Все даты даны по новому стилю: мы отстали от остального цивилизованного мира на двенадцать дней в девятнадцатом веке, и на тринадцать в начале двадцатого. По старому стилю я родился 10 апреля, на рассвете, в последний год последнего века, и это было (если бы меня можно было мгновенно перекинуть через границу) 22 апреля, например в Германии; но так как мои дни рождения праздновались, со все уменьшающейся пышностью, в двадцатом веке, то все, включая меня самого, будучи переведены революцией и изгнанием с юлианского календаря на грегорианский, всегда прибавляли тринадцать, а не двенадцать дней к 10 апреля. Это серьезная ошибка. Что делать? В моем последнем паспорте в графе «дата рождения» стоит «23 апреля», а это также день рождения Шекспира, моего племянника Владимира Сикорского, Ширли Темпл и Хэзел Браун (которая, более того, делит со мной паспорт){112}. Вот в чем проблема. Неспособность к вычислениям мешает мне попытаться решить ее.
Приплыв обратно в Европу после двадцати лет отсутствия, я обновил связи, разорванные еще до того, как я оттуда уехал. На этих семейных воссоединениях обсуждалась «Speak, Memory». Проверялись подробности дат и обстоятельств, и было обнаружено, что во многих случаях я совершал ошибки или недостаточно глубоко исследовал некоторые туманные, но досягаемые воспоминания. Некоторые темы были отклонены моими советчиками как легенды или слухи, или, если оказывались подлинными, то было доказано, что они относились не к тем событиям или временам, к которым их присоединила моя хрупкая память. Кузен Сергей Сергеевич Набоков дал мне бесценные сведения по истории нашей семьи. Обе мои сестры гневно восстали против моего описания путешествия в Биарриц (начало седьмой главы) и, засыпав меня точными подробностями, убедили, что я был не прав, оставив их дома («под надзором нянь и теток»!). То, что я все же не смог переработать за недостатком нужных документов, я предпочел удалить ради общей правдивости.
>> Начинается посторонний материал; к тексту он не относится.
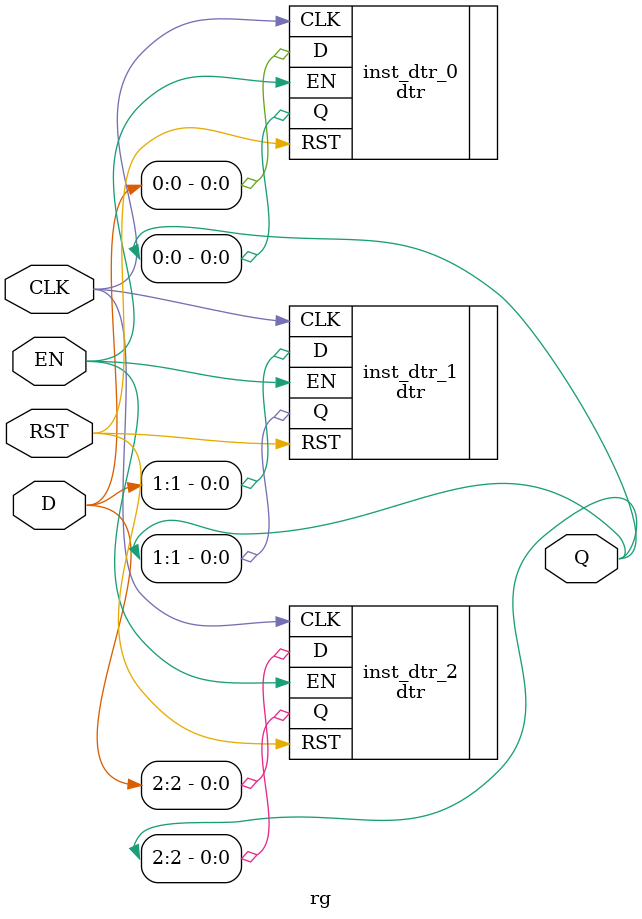
<source format=v>
`timescale 1ns / 1ps


module rg(
 input CLK,  
 input [2:0] D,    
 input RST,  
 input EN,   
 output [2:0] Q
);

dtr inst_dtr_2(
    .CLK(CLK),
    .D(D[2]),
    .RST(RST),
    .EN(EN),
    .Q(Q[2])
);

dtr inst_dtr_1(
    .CLK(CLK),
    .D(D[1]),
    .RST(RST),
    .EN(EN),
    .Q(Q[1])
);

dtr inst_dtr_0(
    .CLK(CLK),
    .D(D[0]),
    .RST(RST),
    .EN(EN),
    .Q(Q[0])
);

endmodule

</source>
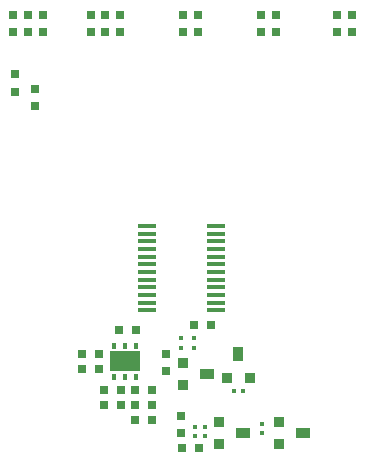
<source format=gtp>
G04*
G04 #@! TF.GenerationSoftware,Altium Limited,Altium Designer,19.0.10 (269)*
G04*
G04 Layer_Color=8421504*
%FSLAX25Y25*%
%MOIN*%
G70*
G01*
G75*
%ADD19R,0.03150X0.02953*%
%ADD20R,0.02953X0.03150*%
%ADD21R,0.05000X0.03600*%
%ADD22R,0.03600X0.03600*%
%ADD23R,0.01772X0.01772*%
%ADD24R,0.05906X0.01772*%
G04:AMPARAMS|DCode=25|XSize=68.9mil|YSize=98.43mil|CornerRadius=3.45mil|HoleSize=0mil|Usage=FLASHONLY|Rotation=270.000|XOffset=0mil|YOffset=0mil|HoleType=Round|Shape=RoundedRectangle|*
%AMROUNDEDRECTD25*
21,1,0.06890,0.09153,0,0,270.0*
21,1,0.06201,0.09843,0,0,270.0*
1,1,0.00689,-0.04577,-0.03100*
1,1,0.00689,-0.04577,0.03100*
1,1,0.00689,0.04577,0.03100*
1,1,0.00689,0.04577,-0.03100*
%
%ADD25ROUNDEDRECTD25*%
%ADD26R,0.01772X0.01968*%
%ADD27R,0.01772X0.01772*%
%ADD28R,0.03600X0.05000*%
%ADD29R,0.03600X0.03600*%
D19*
X214000Y227854D02*
D03*
Y222146D02*
D03*
X209000Y242646D02*
D03*
Y248354D02*
D03*
X184000Y361354D02*
D03*
Y355646D02*
D03*
X168000Y361354D02*
D03*
Y355646D02*
D03*
X163000Y361354D02*
D03*
Y355646D02*
D03*
X158000Y361354D02*
D03*
Y355646D02*
D03*
X158500Y341609D02*
D03*
Y335900D02*
D03*
X165233Y331146D02*
D03*
Y336854D02*
D03*
X219500Y361354D02*
D03*
Y355646D02*
D03*
X214500Y361354D02*
D03*
Y355646D02*
D03*
X193500Y361354D02*
D03*
Y355646D02*
D03*
X188661Y361354D02*
D03*
Y355646D02*
D03*
X271000Y361354D02*
D03*
Y355646D02*
D03*
X266000Y361354D02*
D03*
Y355646D02*
D03*
X245500Y361354D02*
D03*
Y355646D02*
D03*
X240500Y361354D02*
D03*
Y355646D02*
D03*
D20*
X223854Y258000D02*
D03*
X218146D02*
D03*
X219854Y217000D02*
D03*
X214146D02*
D03*
X198500Y236500D02*
D03*
X204209D02*
D03*
X198500Y231500D02*
D03*
X204209D02*
D03*
X198500Y226500D02*
D03*
X204209D02*
D03*
X186500Y243500D02*
D03*
X180791D02*
D03*
X186500Y248500D02*
D03*
X180791D02*
D03*
X193854Y236500D02*
D03*
X188146D02*
D03*
X193146Y256386D02*
D03*
X198854D02*
D03*
X188146Y231500D02*
D03*
X193854D02*
D03*
D21*
X254500Y222000D02*
D03*
X234500D02*
D03*
X222500Y241750D02*
D03*
D22*
X246500Y225750D02*
D03*
Y218250D02*
D03*
X226500Y225750D02*
D03*
Y218250D02*
D03*
X214500Y245500D02*
D03*
Y238000D02*
D03*
D23*
X241000Y221925D02*
D03*
Y225075D02*
D03*
X218500Y220925D02*
D03*
Y224075D02*
D03*
X222000Y220925D02*
D03*
Y224075D02*
D03*
X218146Y253575D02*
D03*
Y250425D02*
D03*
X214000Y253575D02*
D03*
Y250425D02*
D03*
D24*
X202583Y268043D02*
D03*
X225417Y278279D02*
D03*
X202583Y270602D02*
D03*
Y273161D02*
D03*
Y275721D02*
D03*
Y291075D02*
D03*
X225417Y280839D02*
D03*
X202583Y288516D02*
D03*
X225417Y283398D02*
D03*
Y288516D02*
D03*
Y291075D02*
D03*
Y285957D02*
D03*
X202583Y278279D02*
D03*
Y280839D02*
D03*
Y285957D02*
D03*
Y283398D02*
D03*
X225417Y265484D02*
D03*
Y268043D02*
D03*
Y262925D02*
D03*
X202583D02*
D03*
Y265484D02*
D03*
X225417Y270602D02*
D03*
Y273161D02*
D03*
Y275721D02*
D03*
D25*
X195146Y246000D02*
D03*
D26*
X198886Y240882D02*
D03*
X191405Y251118D02*
D03*
X198886D02*
D03*
X191405Y240882D02*
D03*
X195146D02*
D03*
X195146Y251118D02*
D03*
D27*
X234575Y236000D02*
D03*
X231425D02*
D03*
D28*
X233000Y248500D02*
D03*
D29*
X229250Y240500D02*
D03*
X236750D02*
D03*
M02*

</source>
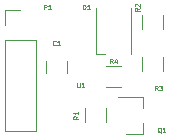
<source format=gto>
G04 #@! TF.FileFunction,Legend,Top*
%FSLAX46Y46*%
G04 Gerber Fmt 4.6, Leading zero omitted, Abs format (unit mm)*
G04 Created by KiCad (PCBNEW 4.0.4-stable) date 04/08/18 20:01:15*
%MOMM*%
%LPD*%
G01*
G04 APERTURE LIST*
%ADD10C,0.050000*%
%ADD11C,0.120000*%
%ADD12C,0.100000*%
G04 APERTURE END LIST*
D10*
D11*
X123278000Y-109974000D02*
X123278000Y-108974000D01*
X121578000Y-108974000D02*
X121578000Y-109974000D01*
X126554000Y-108376000D02*
X125754000Y-108376000D01*
X125754000Y-108376000D02*
X125754000Y-104476000D01*
X128754000Y-108376000D02*
X128754000Y-104476000D01*
X118050000Y-114868000D02*
X120710000Y-114868000D01*
X118050000Y-107188000D02*
X118050000Y-114868000D01*
X120710000Y-107188000D02*
X120710000Y-114868000D01*
X118050000Y-107188000D02*
X120710000Y-107188000D01*
X118050000Y-105918000D02*
X118050000Y-104588000D01*
X118050000Y-104588000D02*
X119380000Y-104588000D01*
X129792000Y-115118000D02*
X129792000Y-114188000D01*
X129792000Y-111958000D02*
X129792000Y-112888000D01*
X129792000Y-111958000D02*
X127632000Y-111958000D01*
X129792000Y-115118000D02*
X128332000Y-115118000D01*
X126610000Y-112938000D02*
X126610000Y-114138000D01*
X124850000Y-114138000D02*
X124850000Y-112938000D01*
X129676000Y-106264000D02*
X129676000Y-105064000D01*
X131436000Y-105064000D02*
X131436000Y-106264000D01*
X131436000Y-108620000D02*
X131436000Y-109820000D01*
X129676000Y-109820000D02*
X129676000Y-108620000D01*
X127854000Y-111116000D02*
X126654000Y-111116000D01*
X126654000Y-109356000D02*
X127854000Y-109356000D01*
D12*
X122361334Y-107584857D02*
X122342286Y-107603905D01*
X122285143Y-107622952D01*
X122247048Y-107622952D01*
X122189905Y-107603905D01*
X122151810Y-107565810D01*
X122132762Y-107527714D01*
X122113714Y-107451524D01*
X122113714Y-107394381D01*
X122132762Y-107318190D01*
X122151810Y-107280095D01*
X122189905Y-107242000D01*
X122247048Y-107222952D01*
X122285143Y-107222952D01*
X122342286Y-107242000D01*
X122361334Y-107261048D01*
X122742286Y-107622952D02*
X122513714Y-107622952D01*
X122628000Y-107622952D02*
X122628000Y-107222952D01*
X122589905Y-107280095D01*
X122551810Y-107318190D01*
X122513714Y-107337238D01*
X124672762Y-104574952D02*
X124672762Y-104174952D01*
X124768000Y-104174952D01*
X124825143Y-104194000D01*
X124863238Y-104232095D01*
X124882286Y-104270190D01*
X124901334Y-104346381D01*
X124901334Y-104403524D01*
X124882286Y-104479714D01*
X124863238Y-104517810D01*
X124825143Y-104555905D01*
X124768000Y-104574952D01*
X124672762Y-104574952D01*
X125282286Y-104574952D02*
X125053714Y-104574952D01*
X125168000Y-104574952D02*
X125168000Y-104174952D01*
X125129905Y-104232095D01*
X125091810Y-104270190D01*
X125053714Y-104289238D01*
X121370762Y-104574952D02*
X121370762Y-104174952D01*
X121523143Y-104174952D01*
X121561238Y-104194000D01*
X121580286Y-104213048D01*
X121599334Y-104251143D01*
X121599334Y-104308286D01*
X121580286Y-104346381D01*
X121561238Y-104365429D01*
X121523143Y-104384476D01*
X121370762Y-104384476D01*
X121980286Y-104574952D02*
X121751714Y-104574952D01*
X121866000Y-104574952D02*
X121866000Y-104174952D01*
X121827905Y-104232095D01*
X121789810Y-104270190D01*
X121751714Y-104289238D01*
X131279905Y-115027048D02*
X131241810Y-115008000D01*
X131203714Y-114969905D01*
X131146571Y-114912762D01*
X131108476Y-114893714D01*
X131070381Y-114893714D01*
X131089429Y-114988952D02*
X131051333Y-114969905D01*
X131013238Y-114931810D01*
X130994190Y-114855619D01*
X130994190Y-114722286D01*
X131013238Y-114646095D01*
X131051333Y-114608000D01*
X131089429Y-114588952D01*
X131165619Y-114588952D01*
X131203714Y-114608000D01*
X131241810Y-114646095D01*
X131260857Y-114722286D01*
X131260857Y-114855619D01*
X131241810Y-114931810D01*
X131203714Y-114969905D01*
X131165619Y-114988952D01*
X131089429Y-114988952D01*
X131641810Y-114988952D02*
X131413238Y-114988952D01*
X131527524Y-114988952D02*
X131527524Y-114588952D01*
X131489429Y-114646095D01*
X131451334Y-114684190D01*
X131413238Y-114703238D01*
X124260952Y-113604666D02*
X124070476Y-113738000D01*
X124260952Y-113833238D02*
X123860952Y-113833238D01*
X123860952Y-113680857D01*
X123880000Y-113642762D01*
X123899048Y-113623714D01*
X123937143Y-113604666D01*
X123994286Y-113604666D01*
X124032381Y-113623714D01*
X124051429Y-113642762D01*
X124070476Y-113680857D01*
X124070476Y-113833238D01*
X124260952Y-113223714D02*
X124260952Y-113452286D01*
X124260952Y-113338000D02*
X123860952Y-113338000D01*
X123918095Y-113376095D01*
X123956190Y-113414190D01*
X123975238Y-113452286D01*
X129466952Y-104460666D02*
X129276476Y-104594000D01*
X129466952Y-104689238D02*
X129066952Y-104689238D01*
X129066952Y-104536857D01*
X129086000Y-104498762D01*
X129105048Y-104479714D01*
X129143143Y-104460666D01*
X129200286Y-104460666D01*
X129238381Y-104479714D01*
X129257429Y-104498762D01*
X129276476Y-104536857D01*
X129276476Y-104689238D01*
X129105048Y-104308286D02*
X129086000Y-104289238D01*
X129066952Y-104251143D01*
X129066952Y-104155905D01*
X129086000Y-104117809D01*
X129105048Y-104098762D01*
X129143143Y-104079714D01*
X129181238Y-104079714D01*
X129238381Y-104098762D01*
X129466952Y-104327333D01*
X129466952Y-104079714D01*
X130997334Y-111432952D02*
X130864000Y-111242476D01*
X130768762Y-111432952D02*
X130768762Y-111032952D01*
X130921143Y-111032952D01*
X130959238Y-111052000D01*
X130978286Y-111071048D01*
X130997334Y-111109143D01*
X130997334Y-111166286D01*
X130978286Y-111204381D01*
X130959238Y-111223429D01*
X130921143Y-111242476D01*
X130768762Y-111242476D01*
X131130667Y-111032952D02*
X131378286Y-111032952D01*
X131244953Y-111185333D01*
X131302095Y-111185333D01*
X131340191Y-111204381D01*
X131359238Y-111223429D01*
X131378286Y-111261524D01*
X131378286Y-111356762D01*
X131359238Y-111394857D01*
X131340191Y-111413905D01*
X131302095Y-111432952D01*
X131187810Y-111432952D01*
X131149714Y-111413905D01*
X131130667Y-111394857D01*
X127187334Y-109146952D02*
X127054000Y-108956476D01*
X126958762Y-109146952D02*
X126958762Y-108746952D01*
X127111143Y-108746952D01*
X127149238Y-108766000D01*
X127168286Y-108785048D01*
X127187334Y-108823143D01*
X127187334Y-108880286D01*
X127168286Y-108918381D01*
X127149238Y-108937429D01*
X127111143Y-108956476D01*
X126958762Y-108956476D01*
X127530191Y-108880286D02*
X127530191Y-109146952D01*
X127434953Y-108727905D02*
X127339714Y-109013619D01*
X127587334Y-109013619D01*
X124155238Y-110778952D02*
X124155238Y-111102762D01*
X124174286Y-111140857D01*
X124193333Y-111159905D01*
X124231429Y-111178952D01*
X124307619Y-111178952D01*
X124345714Y-111159905D01*
X124364762Y-111140857D01*
X124383810Y-111102762D01*
X124383810Y-110778952D01*
X124783810Y-111178952D02*
X124555238Y-111178952D01*
X124669524Y-111178952D02*
X124669524Y-110778952D01*
X124631429Y-110836095D01*
X124593334Y-110874190D01*
X124555238Y-110893238D01*
M02*

</source>
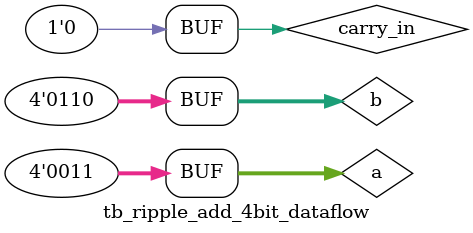
<source format=v>
module tb_ripple_add_4bit_dataflow();
        reg [3:0] a;
		reg [3:0] b;
		reg carry_in;
		wire [3:0] sum;
		wire carry_out;
		
		wire [2:0] c;
		
		ripple_add_4bit_dataflow RIP_ADD(
		
		  .a(a),
		  .b(b),
		  .carry_in(carry_in),
		  .carry_out(carry_out),
		  .sum(sum)
		  );
		  
		  
		initial begin
		 $monitor ("a=%b,b=%b,carry_in=%b,sum=%b,carry_out=%b",a,b,carry_in,sum,carry_out);
		 #1; a=4'b0000; b=4'b0000; carry_in=0;
		 #1; a = 4'b0000; b = 4'b0000; carry_in = 1;
         #1; a = 4'b0001; b = 4'b0001; carry_in = 0;
         #1; a = 4'b0001; b = 4'b0001; carry_in = 1;
         #1; a = 4'd3;    b = 4'd6;    carry_in = 0;
		end
endmodule
</source>
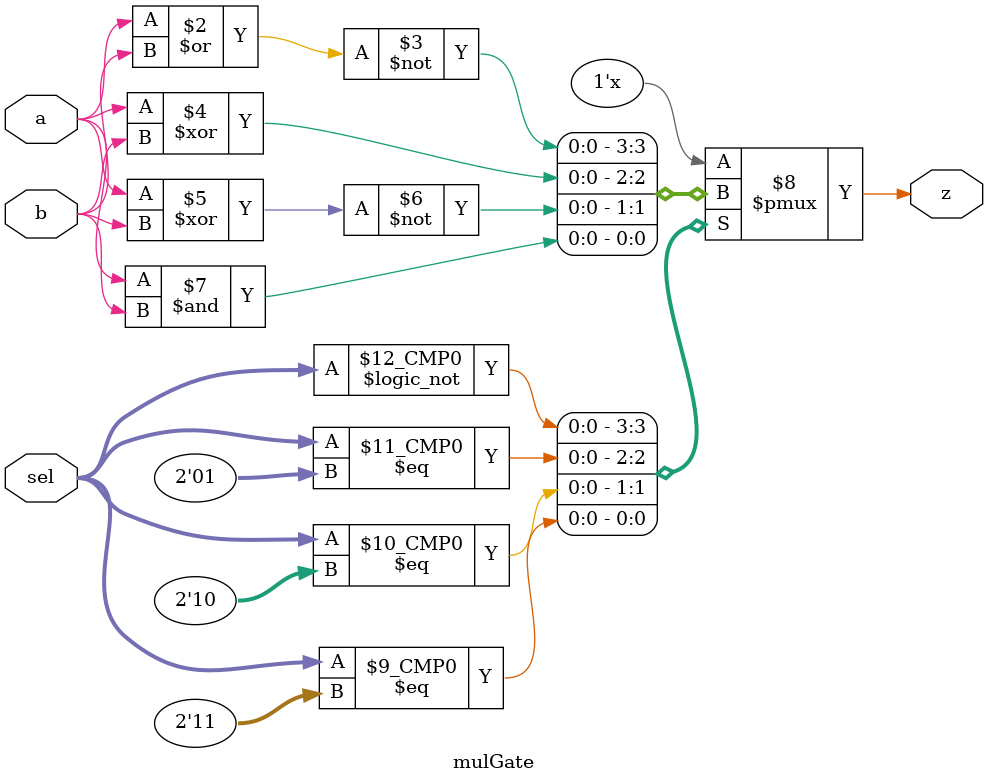
<source format=v>
module mulGate
  (output reg  z,
    input [1:0] sel,
     input a,
	input b);
    
    always @*
      case (sel)
        2'b00: z = (~(a | b));
        2'b01: z = (a ^ b);
        2'b10: z = ~(a ^ b);
        2'b11: z = (a & b);
        
    endcase
endmodule 


</source>
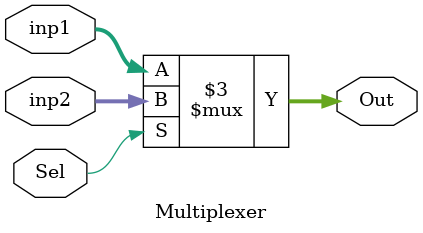
<source format=v>
`timescale 1ns / 1ps


module Multiplexer #(parameter Data_Width = 32)(
    input [Data_Width - 1:0] inp1,
    input [Data_Width - 1:0] inp2,
    input Sel,
    output reg [Data_Width - 1:0] Out
    );
    always @ (inp1, inp2, Sel)
        begin
            if(Sel)
                Out <= inp2;
            else
                Out <= inp1;
        end
endmodule

</source>
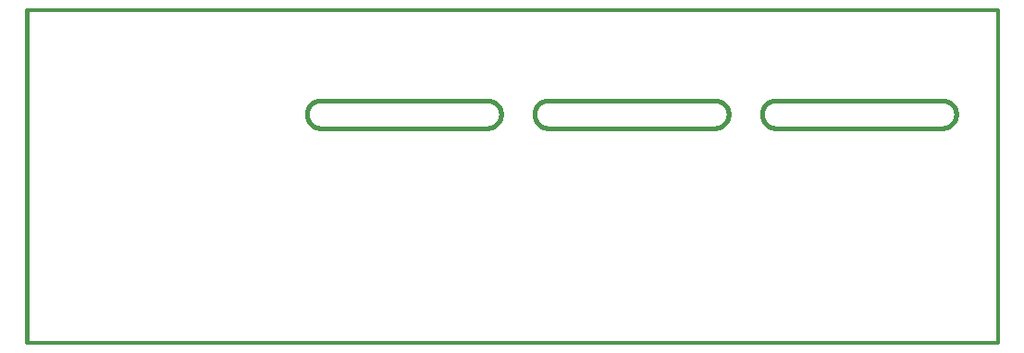
<source format=gbr>
G04 (created by PCBNEW-RS274X (20100406 SVN-R2508)-final) date 6/3/2010 10:00:35 PM*
G01*
G70*
G90*
%MOIN*%
G04 Gerber Fmt 3.4, Leading zero omitted, Abs format*
%FSLAX34Y34*%
G04 APERTURE LIST*
%ADD10C,0.006000*%
%ADD11C,0.012000*%
%ADD12C,0.015000*%
G04 APERTURE END LIST*
G54D10*
G54D11*
X56000Y-43250D02*
X21000Y-43250D01*
X56000Y-55250D02*
X56000Y-43250D01*
X21000Y-55250D02*
X56000Y-55250D01*
G54D12*
X54000Y-47500D02*
X54043Y-47498D01*
X54086Y-47492D01*
X54129Y-47482D01*
X54171Y-47469D01*
X54211Y-47453D01*
X54250Y-47433D01*
X54286Y-47409D01*
X54321Y-47383D01*
X54353Y-47353D01*
X54383Y-47321D01*
X54409Y-47286D01*
X54433Y-47249D01*
X54453Y-47211D01*
X54469Y-47171D01*
X54482Y-47129D01*
X54492Y-47086D01*
X54498Y-47043D01*
X54500Y-47000D01*
X21000Y-55200D02*
X21000Y-55000D01*
X54000Y-47500D02*
X48000Y-47500D01*
X31600Y-46500D02*
X31557Y-46502D01*
X31514Y-46508D01*
X31471Y-46518D01*
X31429Y-46531D01*
X31389Y-46547D01*
X31351Y-46567D01*
X31314Y-46591D01*
X31279Y-46617D01*
X31247Y-46647D01*
X31217Y-46679D01*
X31191Y-46714D01*
X31167Y-46751D01*
X31147Y-46789D01*
X31131Y-46829D01*
X31118Y-46871D01*
X31108Y-46914D01*
X31102Y-46957D01*
X31100Y-47000D01*
X31100Y-47000D02*
X31102Y-47043D01*
X31108Y-47086D01*
X31118Y-47129D01*
X31131Y-47171D01*
X31147Y-47211D01*
X31167Y-47249D01*
X31191Y-47286D01*
X31217Y-47321D01*
X31247Y-47353D01*
X31279Y-47383D01*
X31314Y-47409D01*
X31351Y-47433D01*
X31389Y-47453D01*
X31429Y-47469D01*
X31471Y-47482D01*
X31514Y-47492D01*
X31557Y-47498D01*
X31600Y-47500D01*
X37600Y-47500D02*
X37643Y-47498D01*
X37686Y-47492D01*
X37729Y-47482D01*
X37771Y-47469D01*
X37811Y-47453D01*
X37850Y-47433D01*
X37886Y-47409D01*
X37921Y-47383D01*
X37953Y-47353D01*
X37983Y-47321D01*
X38009Y-47286D01*
X38033Y-47249D01*
X38053Y-47211D01*
X38069Y-47171D01*
X38082Y-47129D01*
X38092Y-47086D01*
X38098Y-47043D01*
X38100Y-47000D01*
X38100Y-47000D02*
X38098Y-46957D01*
X38092Y-46914D01*
X38082Y-46871D01*
X38069Y-46829D01*
X38053Y-46789D01*
X38033Y-46751D01*
X38009Y-46714D01*
X37983Y-46679D01*
X37953Y-46647D01*
X37921Y-46617D01*
X37886Y-46591D01*
X37850Y-46567D01*
X37811Y-46547D01*
X37771Y-46531D01*
X37729Y-46518D01*
X37686Y-46508D01*
X37643Y-46502D01*
X37600Y-46500D01*
X39800Y-46500D02*
X39757Y-46502D01*
X39714Y-46508D01*
X39671Y-46518D01*
X39629Y-46531D01*
X39589Y-46547D01*
X39551Y-46567D01*
X39514Y-46591D01*
X39479Y-46617D01*
X39447Y-46647D01*
X39417Y-46679D01*
X39391Y-46714D01*
X39367Y-46751D01*
X39347Y-46789D01*
X39331Y-46829D01*
X39318Y-46871D01*
X39308Y-46914D01*
X39302Y-46957D01*
X39300Y-47000D01*
X39300Y-47000D02*
X39302Y-47043D01*
X39308Y-47086D01*
X39318Y-47129D01*
X39331Y-47171D01*
X39347Y-47211D01*
X39367Y-47249D01*
X39391Y-47286D01*
X39417Y-47321D01*
X39447Y-47353D01*
X39479Y-47383D01*
X39514Y-47409D01*
X39551Y-47433D01*
X39589Y-47453D01*
X39629Y-47469D01*
X39671Y-47482D01*
X39714Y-47492D01*
X39757Y-47498D01*
X39800Y-47500D01*
X45800Y-47500D02*
X45843Y-47498D01*
X45886Y-47492D01*
X45929Y-47482D01*
X45971Y-47469D01*
X46011Y-47453D01*
X46050Y-47433D01*
X46086Y-47409D01*
X46121Y-47383D01*
X46153Y-47353D01*
X46183Y-47321D01*
X46209Y-47286D01*
X46233Y-47249D01*
X46253Y-47211D01*
X46269Y-47171D01*
X46282Y-47129D01*
X46292Y-47086D01*
X46298Y-47043D01*
X46300Y-47000D01*
X46300Y-47000D02*
X46298Y-46957D01*
X46292Y-46914D01*
X46282Y-46871D01*
X46269Y-46829D01*
X46253Y-46789D01*
X46233Y-46751D01*
X46209Y-46714D01*
X46183Y-46679D01*
X46153Y-46647D01*
X46121Y-46617D01*
X46086Y-46591D01*
X46050Y-46567D01*
X46011Y-46547D01*
X45971Y-46531D01*
X45929Y-46518D01*
X45886Y-46508D01*
X45843Y-46502D01*
X45800Y-46500D01*
X48000Y-46500D02*
X47957Y-46502D01*
X47914Y-46508D01*
X47871Y-46518D01*
X47829Y-46531D01*
X47789Y-46547D01*
X47751Y-46567D01*
X47714Y-46591D01*
X47679Y-46617D01*
X47647Y-46647D01*
X47617Y-46679D01*
X47591Y-46714D01*
X47567Y-46751D01*
X47547Y-46789D01*
X47531Y-46829D01*
X47518Y-46871D01*
X47508Y-46914D01*
X47502Y-46957D01*
X47500Y-47000D01*
X47500Y-47000D02*
X47502Y-47043D01*
X47508Y-47086D01*
X47518Y-47129D01*
X47531Y-47171D01*
X47547Y-47211D01*
X47567Y-47249D01*
X47591Y-47286D01*
X47617Y-47321D01*
X47647Y-47353D01*
X47679Y-47383D01*
X47714Y-47409D01*
X47751Y-47433D01*
X47789Y-47453D01*
X47829Y-47469D01*
X47871Y-47482D01*
X47914Y-47492D01*
X47957Y-47498D01*
X48000Y-47500D01*
X54500Y-47000D02*
X54498Y-46957D01*
X54492Y-46914D01*
X54482Y-46871D01*
X54469Y-46829D01*
X54453Y-46789D01*
X54433Y-46751D01*
X54409Y-46714D01*
X54383Y-46679D01*
X54353Y-46647D01*
X54321Y-46617D01*
X54286Y-46591D01*
X54250Y-46567D01*
X54211Y-46547D01*
X54171Y-46531D01*
X54129Y-46518D01*
X54086Y-46508D01*
X54043Y-46502D01*
X54000Y-46500D01*
X31600Y-47500D02*
X37600Y-47500D01*
X37600Y-46500D02*
X31600Y-46500D01*
X39800Y-47500D02*
X45800Y-47500D01*
X45800Y-46500D02*
X39800Y-46500D01*
X54000Y-46500D02*
X48000Y-46500D01*
X21000Y-43250D02*
X21000Y-55000D01*
M02*

</source>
С другой стороны, несколько фактов, относящихся к предкам и другим персонажам, вышли на свет и были включены в этот последний вариант «Speak, Memory». Я надеюсь как-нибудь написать «Speak on, Memory» («Говори дальше, память»), охватив 1940–1960 годы, проведенные в Америке: в моих змеевиках и тиглях все еще идет выпаривание кое-каких летучих веществ и плавка кое-каких металлов.